* Pasaje citado
Los movimientos para el retorno a la observancia original dentro de las órdenes
religiosas y la actividad de abiertos críticos del papado, como Girolamo
Savonarola, fueron síntomas de los impulsos para la reforma que caracterizó a
sectores de la iglesia católica durante esos años.
No fue hasta que Pablo III se convirtió en Papa en 1534 que la Iglesia
Católica Romana tuvo el liderazgo necesario para coordinar esos impulsos y
hacer frente al desafío de los protestantes. Este Papa aprobó nuevas órdenes
religiosas, como la Jesuita, y convocó al Concilio de Trento (1545-63) para
hacer frente a las cuestiones doctrinales y disciplinarias formuladas por los
reformadores protestantes; los decretos de ese Concilio estableciendo creencias
y prácticas dominaron el pensamiento católico romano durante los próximos
cuatro siglos. Pablo III, como también sus sucesores, comprometieron asimismo
recursos papales a la acción militar contra los protestantes.

* Información extraída
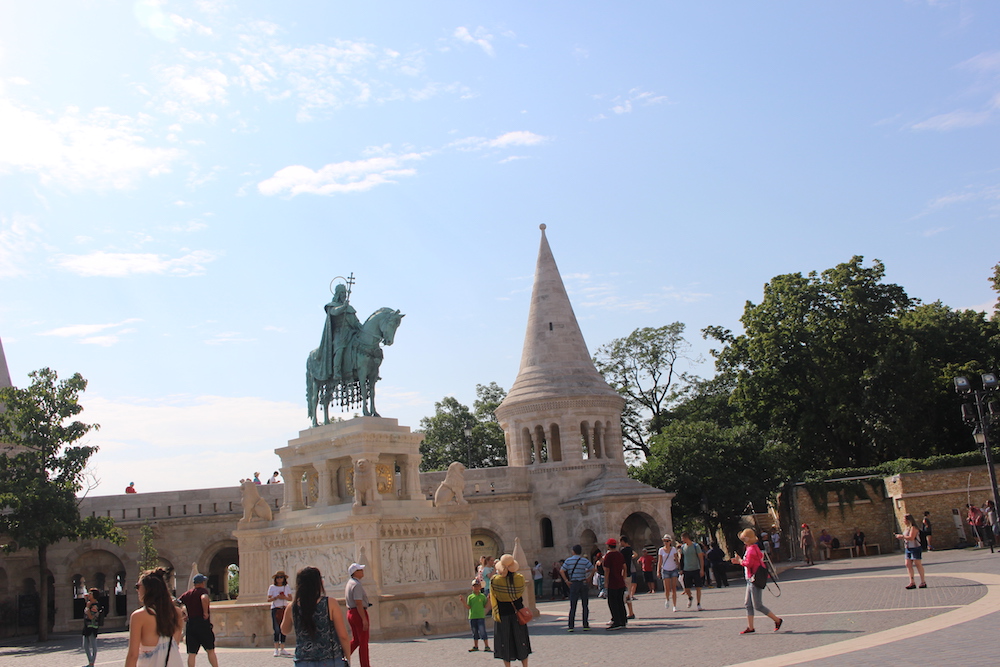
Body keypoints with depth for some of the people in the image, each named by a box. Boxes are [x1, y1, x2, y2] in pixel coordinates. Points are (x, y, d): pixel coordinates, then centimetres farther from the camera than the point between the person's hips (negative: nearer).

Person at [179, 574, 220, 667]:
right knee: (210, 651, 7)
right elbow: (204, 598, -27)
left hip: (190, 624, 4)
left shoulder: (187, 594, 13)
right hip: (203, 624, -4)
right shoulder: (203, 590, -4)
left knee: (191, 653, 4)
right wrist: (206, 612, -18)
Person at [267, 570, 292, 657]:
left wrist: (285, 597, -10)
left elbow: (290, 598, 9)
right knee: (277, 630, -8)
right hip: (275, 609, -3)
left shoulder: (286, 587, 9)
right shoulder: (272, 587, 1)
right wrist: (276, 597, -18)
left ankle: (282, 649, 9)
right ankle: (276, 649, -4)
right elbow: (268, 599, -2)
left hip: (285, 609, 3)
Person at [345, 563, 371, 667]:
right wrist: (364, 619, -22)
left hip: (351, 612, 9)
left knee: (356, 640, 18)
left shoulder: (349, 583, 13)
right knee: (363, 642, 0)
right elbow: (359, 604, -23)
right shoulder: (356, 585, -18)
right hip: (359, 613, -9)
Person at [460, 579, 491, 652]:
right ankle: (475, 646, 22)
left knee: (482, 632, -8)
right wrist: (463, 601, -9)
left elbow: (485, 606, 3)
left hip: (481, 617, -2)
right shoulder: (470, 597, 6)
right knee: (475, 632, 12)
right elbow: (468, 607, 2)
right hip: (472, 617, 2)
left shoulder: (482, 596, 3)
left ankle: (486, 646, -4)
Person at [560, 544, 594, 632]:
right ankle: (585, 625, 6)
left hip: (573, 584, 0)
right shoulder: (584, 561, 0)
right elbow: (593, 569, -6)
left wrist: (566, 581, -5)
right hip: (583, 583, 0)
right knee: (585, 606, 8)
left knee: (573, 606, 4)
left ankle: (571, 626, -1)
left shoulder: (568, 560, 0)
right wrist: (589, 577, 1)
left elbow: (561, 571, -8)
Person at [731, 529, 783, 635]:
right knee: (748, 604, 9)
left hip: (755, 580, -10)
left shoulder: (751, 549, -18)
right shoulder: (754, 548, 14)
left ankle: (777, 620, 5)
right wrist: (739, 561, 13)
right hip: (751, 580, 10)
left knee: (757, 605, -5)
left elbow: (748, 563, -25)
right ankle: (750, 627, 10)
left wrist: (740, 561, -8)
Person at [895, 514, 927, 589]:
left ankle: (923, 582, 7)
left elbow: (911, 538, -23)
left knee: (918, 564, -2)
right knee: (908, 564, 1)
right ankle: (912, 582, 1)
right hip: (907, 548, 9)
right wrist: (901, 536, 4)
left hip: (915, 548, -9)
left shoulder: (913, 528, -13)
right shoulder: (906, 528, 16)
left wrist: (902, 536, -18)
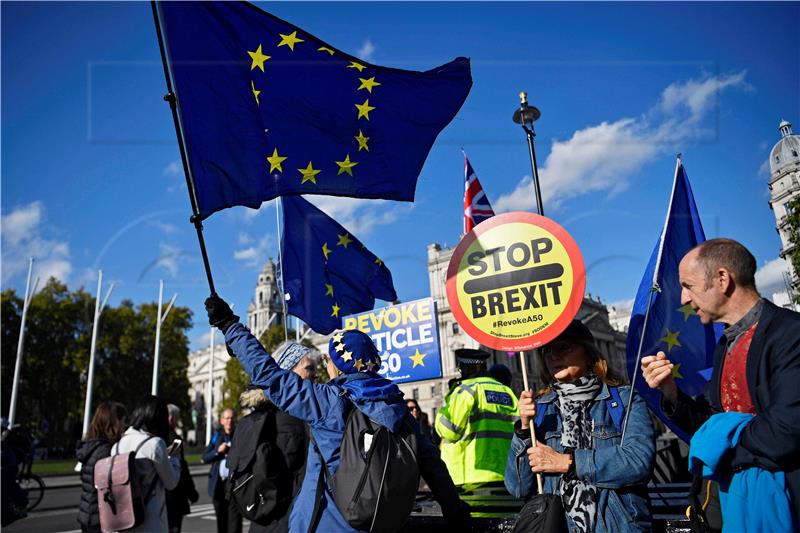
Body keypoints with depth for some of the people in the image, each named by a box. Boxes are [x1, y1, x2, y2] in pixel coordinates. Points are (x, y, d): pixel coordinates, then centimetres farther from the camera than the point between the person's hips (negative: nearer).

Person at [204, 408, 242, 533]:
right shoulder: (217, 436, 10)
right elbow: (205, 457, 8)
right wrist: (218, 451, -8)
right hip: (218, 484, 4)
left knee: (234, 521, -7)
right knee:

* Requisitos del ejercicio
A. Responde según el pasaje sobre la reforma católica:
(i) ¿Qué crítico abierto del papado se nombra?
(ii) ¿En qué año se convirtió Pablo III en Papa?
(iii) ¿Durante cuántos siglos dominaron el pensamiento católico romano los decretos del Concilio de Trento?
B. ¿Qué podría seguir a la última oración del pasaje sobre la reforma católica? Escribe esa continuación.

* Respuestas del ejercicio
A.
(i) Girolamo Savonarola
(ii) En 1534
(iii) Durante cuatro siglos

B.
La Contrareforma fue activista, marcada por el entusiasmo por la
evangelización de los nuevos territorios descubiertos, especialmente en
Norteamérica y Sudamérica; por el establecimiento de escuelas religiosas, en lo
que los jesuitas tomaron la iniciativa, y por la organización de obras de
caridad y de catequesis bajo la dirección de reformadores como San Carlos
Borromeo. Algo paradójicamente, también hubo un renovado entusiasmo por la
contemplación, y la época produjo dos de los mayores representantes del
Misticismo: Teresa de Jesús y Juan de la Cruz.